What also separates the GFX 100 (and the GFX 100S below) from all other medium format cameras is that it has sensor stabilization built-in as well, which allows this camera to be used in a much wider variety of situations than any other camera with this resolution or those that are even higher resolution. The Phase One IQ 150 (a 150 MP camera) has I am sure amazing image quality but without stabilization it is very limited in how you can work with it. The stabilization in the GFX 100 (and 100S) allows for reliably tack sharp handheld shots down to 1/20th second with a good portion of the GFX lenses. That is utterly astounding–especially having used the Hasselblad H5D 50c WiFi listed above where I could not get a sharp handheld image below 1/500th second with that camera–and it was only 50 MP (i.e. half the resolution). Needless to say, once I worked with the GFX 100 I sold my Hasselblad as it was just redundant.
FUJIFILM GFX 100S
As with the GFX 100 launch, I was privileged to create images for the GFX 100S launch as well. With the same image quality as the GFX 100 but in a smaller, lighter package, the GFX 100S has become my go to camera when I want 102 MP medium format quality and need to go light and fast. The 100S has ever so slightly better image stabilization than the GFX 100 but all in all it is pretty much a smaller, lighter body and also $4,000 cheaper. With this camera, Fujifilm has brought incredible medium format image quality to the masses–or at least the well healed masses.
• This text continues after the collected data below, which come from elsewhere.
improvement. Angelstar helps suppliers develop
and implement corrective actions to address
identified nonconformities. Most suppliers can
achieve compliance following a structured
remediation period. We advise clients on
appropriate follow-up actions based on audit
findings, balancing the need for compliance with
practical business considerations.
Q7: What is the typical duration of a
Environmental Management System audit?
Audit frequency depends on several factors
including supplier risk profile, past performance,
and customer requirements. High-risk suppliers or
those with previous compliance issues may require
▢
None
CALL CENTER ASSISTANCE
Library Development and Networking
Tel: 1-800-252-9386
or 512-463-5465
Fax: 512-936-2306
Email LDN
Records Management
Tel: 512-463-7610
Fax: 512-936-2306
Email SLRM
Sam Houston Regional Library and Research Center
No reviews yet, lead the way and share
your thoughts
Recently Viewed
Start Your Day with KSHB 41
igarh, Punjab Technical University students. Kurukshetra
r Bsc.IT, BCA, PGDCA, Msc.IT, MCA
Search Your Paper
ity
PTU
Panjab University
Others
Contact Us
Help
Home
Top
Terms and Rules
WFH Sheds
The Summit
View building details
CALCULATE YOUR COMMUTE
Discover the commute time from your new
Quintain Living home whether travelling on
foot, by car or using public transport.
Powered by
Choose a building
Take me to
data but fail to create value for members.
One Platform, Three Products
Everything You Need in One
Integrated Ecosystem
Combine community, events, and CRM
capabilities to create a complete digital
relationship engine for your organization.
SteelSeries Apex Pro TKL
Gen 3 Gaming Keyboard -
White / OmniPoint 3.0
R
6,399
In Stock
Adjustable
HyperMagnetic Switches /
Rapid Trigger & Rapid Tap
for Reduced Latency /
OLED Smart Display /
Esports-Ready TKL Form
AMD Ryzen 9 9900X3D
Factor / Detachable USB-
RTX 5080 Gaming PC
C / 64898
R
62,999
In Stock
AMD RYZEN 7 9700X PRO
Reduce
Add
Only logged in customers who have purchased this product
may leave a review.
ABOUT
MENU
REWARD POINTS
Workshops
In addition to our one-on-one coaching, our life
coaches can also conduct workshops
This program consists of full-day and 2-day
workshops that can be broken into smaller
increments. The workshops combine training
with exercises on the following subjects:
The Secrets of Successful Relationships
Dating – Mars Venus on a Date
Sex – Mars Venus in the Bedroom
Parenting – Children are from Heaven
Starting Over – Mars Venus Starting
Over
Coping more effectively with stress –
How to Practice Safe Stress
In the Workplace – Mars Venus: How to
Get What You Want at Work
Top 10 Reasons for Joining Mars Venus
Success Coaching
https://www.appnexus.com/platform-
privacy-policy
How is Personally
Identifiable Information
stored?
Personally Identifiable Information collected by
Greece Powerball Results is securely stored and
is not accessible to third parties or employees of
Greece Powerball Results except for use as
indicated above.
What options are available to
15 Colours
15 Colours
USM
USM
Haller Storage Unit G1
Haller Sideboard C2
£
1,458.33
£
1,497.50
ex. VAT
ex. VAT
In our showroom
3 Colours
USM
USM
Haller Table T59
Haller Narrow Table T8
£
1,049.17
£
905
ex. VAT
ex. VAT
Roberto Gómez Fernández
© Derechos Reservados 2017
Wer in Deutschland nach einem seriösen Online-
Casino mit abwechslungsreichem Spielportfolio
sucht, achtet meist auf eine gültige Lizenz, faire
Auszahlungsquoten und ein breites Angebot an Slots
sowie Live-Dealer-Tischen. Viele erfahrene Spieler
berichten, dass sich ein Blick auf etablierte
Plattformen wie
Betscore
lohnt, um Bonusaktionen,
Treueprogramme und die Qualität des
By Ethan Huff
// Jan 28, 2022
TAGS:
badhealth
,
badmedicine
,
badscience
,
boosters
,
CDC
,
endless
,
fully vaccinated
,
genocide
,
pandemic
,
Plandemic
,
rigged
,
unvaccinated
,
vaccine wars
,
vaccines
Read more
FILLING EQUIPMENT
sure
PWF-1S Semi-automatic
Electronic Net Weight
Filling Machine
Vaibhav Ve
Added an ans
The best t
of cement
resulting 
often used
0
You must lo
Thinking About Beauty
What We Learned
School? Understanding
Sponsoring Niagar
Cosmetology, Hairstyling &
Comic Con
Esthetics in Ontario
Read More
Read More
For the launch we created images of downhill skateboarding in in Malibu, California. The image below was used in Fujifilm’s advertising all over the world. I have since taken the GFX 100S on pretty much all of my assignments since I got it early last year. Notably, I used it for a New Mexico Tourism assignment with a spacesuit, which turned out spectacularly well.
With both the GFX 100 and 100S in my bag, as well as a large collection of GFX lenses, this kit is my go to camera of choice–and it is my most recent favorite camera. For those assignments with crazy fast action that require faster frame rates I take my Nikon Z 9 and Nikkor Z kit. But for the foreseeable future, and that may be the next five years or more, the GFX 100 and 100S will more than adequately serve my needs in terms of image quality for still photography.
Of course, there are a few other cameras that I love, and have owned that didn’t quite make this list. Those include the FUJIFILM X-Pro 3, the Olympus OM-1 (the camera I started on way back when) and possibly the new Nikon Z 9. I haven’t had the Z 9 for long enough to add it to this list. The FUJIFILM X-Pro 3 is definitely a stellar camera as well but was just edged out of the top ten.
If you made it this far, congrats. Let me know what some of your favorite cameras have been in the comments. I have never worked with Leica, Canon or Pentax cameras. They have all made some legendary cameras to be sure. But as with any list like this it is completely biased according to my own experiences–and a lot of fun to consider.